Kota Nabi shallallahu ‘alaihi wa sallam, 15 Jumadal ula 1430 H

Penulis: Ustadz Abdullah Taslim, M.A

Artikel www.muslim.or.id

[1] Lihat kitab “Taujiihun Nazhar Ila Ushuulil Atsar” (1/40).
[2] HSR. Muslim (no. 746).
[3] Lihat keterangan Imam an-Nawawi dalam kitab “Syarh Shahih Muslim” (6/26).
[4] Kitab “Ushuulus Sunnah” (hal. 3).
[5] Lihat kitab “Jaami’ul Uluumi wal Hikam” (hal. 321).
[6] Beliau adalah imam panutan umat, Hasan bin ‘Ali bin Khalaf al-Barbahari al-Bagdadi (wafat 328 H), biografi beliau dalam kitab “Siyaru A’laamin Nubala’” (15/90).

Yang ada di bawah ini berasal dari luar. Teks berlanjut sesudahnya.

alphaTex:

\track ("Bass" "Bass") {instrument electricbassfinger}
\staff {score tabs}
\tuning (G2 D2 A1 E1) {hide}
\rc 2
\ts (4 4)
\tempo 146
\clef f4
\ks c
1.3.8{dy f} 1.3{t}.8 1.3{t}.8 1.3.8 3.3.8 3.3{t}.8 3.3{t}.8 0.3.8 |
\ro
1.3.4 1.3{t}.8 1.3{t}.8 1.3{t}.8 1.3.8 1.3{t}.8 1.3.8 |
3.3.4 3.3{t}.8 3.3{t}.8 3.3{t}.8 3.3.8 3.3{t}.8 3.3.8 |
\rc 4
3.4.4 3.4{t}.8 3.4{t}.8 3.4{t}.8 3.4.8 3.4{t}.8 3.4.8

[7] Kitab “Syarhus Sunnah” (hal. 59).
[8] Tafsir Ibnu Katsir (1/477).
[9] Kitab “Asy-Syifa Bita’riifi Huquuqil Mushthafa” (2/24).
[10] Semua perbuatan yang diada-adakan dengan tujuan untuk mendekatkan diri kepada Allah,  yang  tidak dicontohkan oleh Rasulullah shallallahu ‘alaihi wa sallam.

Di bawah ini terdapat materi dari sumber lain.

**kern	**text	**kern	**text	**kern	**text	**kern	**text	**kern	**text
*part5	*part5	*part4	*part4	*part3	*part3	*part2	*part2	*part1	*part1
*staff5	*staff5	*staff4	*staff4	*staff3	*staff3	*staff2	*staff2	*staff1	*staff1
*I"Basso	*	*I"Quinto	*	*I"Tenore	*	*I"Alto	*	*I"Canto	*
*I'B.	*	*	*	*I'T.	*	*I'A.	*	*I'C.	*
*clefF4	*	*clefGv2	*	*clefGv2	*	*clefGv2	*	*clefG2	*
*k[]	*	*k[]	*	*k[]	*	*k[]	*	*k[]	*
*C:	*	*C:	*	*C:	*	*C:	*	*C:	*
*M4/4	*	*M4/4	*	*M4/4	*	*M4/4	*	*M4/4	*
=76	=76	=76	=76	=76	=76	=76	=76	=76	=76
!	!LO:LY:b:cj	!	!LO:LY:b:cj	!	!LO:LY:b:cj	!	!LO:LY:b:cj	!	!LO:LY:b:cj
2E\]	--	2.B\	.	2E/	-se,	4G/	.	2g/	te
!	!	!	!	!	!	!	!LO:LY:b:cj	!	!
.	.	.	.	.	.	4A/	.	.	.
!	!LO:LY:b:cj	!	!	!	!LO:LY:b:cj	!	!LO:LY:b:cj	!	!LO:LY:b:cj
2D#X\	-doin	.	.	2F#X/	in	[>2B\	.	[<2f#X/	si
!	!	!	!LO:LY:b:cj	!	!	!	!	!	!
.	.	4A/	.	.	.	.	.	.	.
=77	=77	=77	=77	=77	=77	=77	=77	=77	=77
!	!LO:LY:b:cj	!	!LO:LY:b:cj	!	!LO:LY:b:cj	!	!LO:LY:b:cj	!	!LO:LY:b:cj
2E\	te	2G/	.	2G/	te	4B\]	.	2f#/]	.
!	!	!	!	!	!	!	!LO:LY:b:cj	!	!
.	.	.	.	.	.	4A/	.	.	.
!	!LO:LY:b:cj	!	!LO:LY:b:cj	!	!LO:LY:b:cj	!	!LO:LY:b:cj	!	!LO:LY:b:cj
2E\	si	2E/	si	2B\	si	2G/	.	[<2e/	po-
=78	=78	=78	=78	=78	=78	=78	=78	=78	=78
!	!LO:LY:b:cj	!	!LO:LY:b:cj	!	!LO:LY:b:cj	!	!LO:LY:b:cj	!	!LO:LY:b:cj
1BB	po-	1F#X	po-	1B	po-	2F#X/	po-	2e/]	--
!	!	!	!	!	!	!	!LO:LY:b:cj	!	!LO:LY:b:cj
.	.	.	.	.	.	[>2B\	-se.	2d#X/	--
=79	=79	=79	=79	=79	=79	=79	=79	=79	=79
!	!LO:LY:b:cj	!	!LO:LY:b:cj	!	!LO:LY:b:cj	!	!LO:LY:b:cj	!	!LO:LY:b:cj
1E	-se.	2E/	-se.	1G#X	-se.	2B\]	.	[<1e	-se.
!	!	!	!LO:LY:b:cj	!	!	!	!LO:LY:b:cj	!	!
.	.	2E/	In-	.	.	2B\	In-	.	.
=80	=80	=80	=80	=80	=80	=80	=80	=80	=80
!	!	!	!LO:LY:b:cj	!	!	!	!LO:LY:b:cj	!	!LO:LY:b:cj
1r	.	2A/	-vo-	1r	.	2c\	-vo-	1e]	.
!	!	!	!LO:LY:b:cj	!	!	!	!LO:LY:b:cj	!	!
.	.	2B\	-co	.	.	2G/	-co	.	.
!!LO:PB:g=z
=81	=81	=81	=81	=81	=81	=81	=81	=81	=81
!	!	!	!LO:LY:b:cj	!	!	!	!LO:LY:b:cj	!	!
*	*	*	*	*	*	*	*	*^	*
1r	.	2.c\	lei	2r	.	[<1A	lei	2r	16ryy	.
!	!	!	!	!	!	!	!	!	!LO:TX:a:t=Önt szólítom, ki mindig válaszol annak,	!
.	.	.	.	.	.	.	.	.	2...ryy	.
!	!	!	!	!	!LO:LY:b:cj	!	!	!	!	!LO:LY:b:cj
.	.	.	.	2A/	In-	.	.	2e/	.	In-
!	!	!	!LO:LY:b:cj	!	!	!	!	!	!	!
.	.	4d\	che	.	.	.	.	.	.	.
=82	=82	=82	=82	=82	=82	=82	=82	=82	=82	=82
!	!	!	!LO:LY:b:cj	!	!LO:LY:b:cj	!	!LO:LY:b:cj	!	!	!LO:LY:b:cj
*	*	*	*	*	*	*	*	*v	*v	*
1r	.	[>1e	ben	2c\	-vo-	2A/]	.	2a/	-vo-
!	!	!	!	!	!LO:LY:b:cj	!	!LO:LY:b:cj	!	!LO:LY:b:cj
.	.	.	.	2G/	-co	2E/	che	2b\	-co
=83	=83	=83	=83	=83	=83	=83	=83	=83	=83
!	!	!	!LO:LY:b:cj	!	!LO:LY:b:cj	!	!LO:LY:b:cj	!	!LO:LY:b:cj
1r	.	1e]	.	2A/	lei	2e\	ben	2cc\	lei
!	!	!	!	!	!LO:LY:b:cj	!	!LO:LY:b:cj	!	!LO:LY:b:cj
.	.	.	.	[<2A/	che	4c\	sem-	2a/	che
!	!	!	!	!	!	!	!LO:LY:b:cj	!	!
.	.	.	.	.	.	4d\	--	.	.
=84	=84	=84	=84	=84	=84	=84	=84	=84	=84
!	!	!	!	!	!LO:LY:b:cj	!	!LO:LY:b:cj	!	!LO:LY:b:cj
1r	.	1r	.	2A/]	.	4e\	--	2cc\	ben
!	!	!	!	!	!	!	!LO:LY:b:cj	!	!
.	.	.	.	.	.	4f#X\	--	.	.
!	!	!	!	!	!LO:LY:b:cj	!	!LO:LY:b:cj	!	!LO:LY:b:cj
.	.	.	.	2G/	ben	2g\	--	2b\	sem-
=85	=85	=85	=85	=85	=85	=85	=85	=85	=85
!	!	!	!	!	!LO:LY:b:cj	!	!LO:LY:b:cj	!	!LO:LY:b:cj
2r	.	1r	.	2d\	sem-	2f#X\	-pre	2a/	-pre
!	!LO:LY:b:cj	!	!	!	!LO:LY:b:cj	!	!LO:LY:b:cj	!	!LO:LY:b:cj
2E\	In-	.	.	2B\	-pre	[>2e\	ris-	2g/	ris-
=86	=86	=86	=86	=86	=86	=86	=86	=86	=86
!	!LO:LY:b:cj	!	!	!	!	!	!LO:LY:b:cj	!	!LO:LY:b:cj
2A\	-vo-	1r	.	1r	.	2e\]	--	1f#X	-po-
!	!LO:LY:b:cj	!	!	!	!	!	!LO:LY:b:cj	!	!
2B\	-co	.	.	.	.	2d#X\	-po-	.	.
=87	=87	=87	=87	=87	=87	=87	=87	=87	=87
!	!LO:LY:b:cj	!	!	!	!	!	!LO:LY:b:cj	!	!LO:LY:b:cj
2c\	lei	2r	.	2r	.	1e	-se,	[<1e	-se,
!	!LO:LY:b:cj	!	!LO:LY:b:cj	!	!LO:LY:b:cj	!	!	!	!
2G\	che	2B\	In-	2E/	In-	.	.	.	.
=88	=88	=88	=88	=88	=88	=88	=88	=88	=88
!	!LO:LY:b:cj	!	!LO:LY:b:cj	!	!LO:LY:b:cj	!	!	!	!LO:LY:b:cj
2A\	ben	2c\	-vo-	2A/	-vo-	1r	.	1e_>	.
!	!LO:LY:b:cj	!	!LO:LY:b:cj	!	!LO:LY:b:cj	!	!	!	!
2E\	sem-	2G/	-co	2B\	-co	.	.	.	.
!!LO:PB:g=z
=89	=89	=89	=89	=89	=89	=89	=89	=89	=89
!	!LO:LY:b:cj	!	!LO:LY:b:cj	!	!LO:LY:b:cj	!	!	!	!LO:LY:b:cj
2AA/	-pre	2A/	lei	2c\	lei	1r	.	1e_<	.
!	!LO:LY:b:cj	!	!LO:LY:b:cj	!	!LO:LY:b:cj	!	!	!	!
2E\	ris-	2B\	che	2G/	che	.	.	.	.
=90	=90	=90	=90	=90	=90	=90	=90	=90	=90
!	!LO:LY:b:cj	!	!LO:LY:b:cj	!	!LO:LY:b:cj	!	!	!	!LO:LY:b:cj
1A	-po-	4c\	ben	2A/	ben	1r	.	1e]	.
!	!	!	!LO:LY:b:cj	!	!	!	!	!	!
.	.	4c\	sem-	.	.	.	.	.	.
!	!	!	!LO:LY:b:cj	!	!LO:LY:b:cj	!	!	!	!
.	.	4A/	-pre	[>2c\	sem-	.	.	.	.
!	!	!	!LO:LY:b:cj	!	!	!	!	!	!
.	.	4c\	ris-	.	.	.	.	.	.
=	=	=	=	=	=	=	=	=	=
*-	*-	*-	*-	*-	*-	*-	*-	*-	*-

[11] Lihat kitab “Mahabbatur Rasul shallallahu ‘alaihi wa sallam Bainal Ittibaa’ Wal Ibtidaa’” (hal. 65-71).
[12] HSR. al-Bukhari (no. 3261).
[13] HR. at-Tirmidzi (5/90) dan Ahmad (3/132), dinyatakan shahih oleh at-Tirmidzi dan Syaikh al-Albani.
[14] Kitab “Istinyaaqu Nasiimil Unsi Min Nafahaati Riyaadhil Qudsi” (hal. 34-35.
[15] Lihat keterangan Syaikh Abdurrahman as-Sa’di dalam tafsir beliau (hal. 481).
[16] Tafsir Ibnu Katsir (3/626).
[17] Kitab “Taisiirul Kariimir Rahmaan” (hal. 481).
[18] Kitab “Manaasikul Hajji wal ‘Umrah” (hal. 92).
[19] Dalam kitab beliau “Al-Jaami’ Li Akhlaaqir Raawi wa Aadaabis Saami’” (1/215).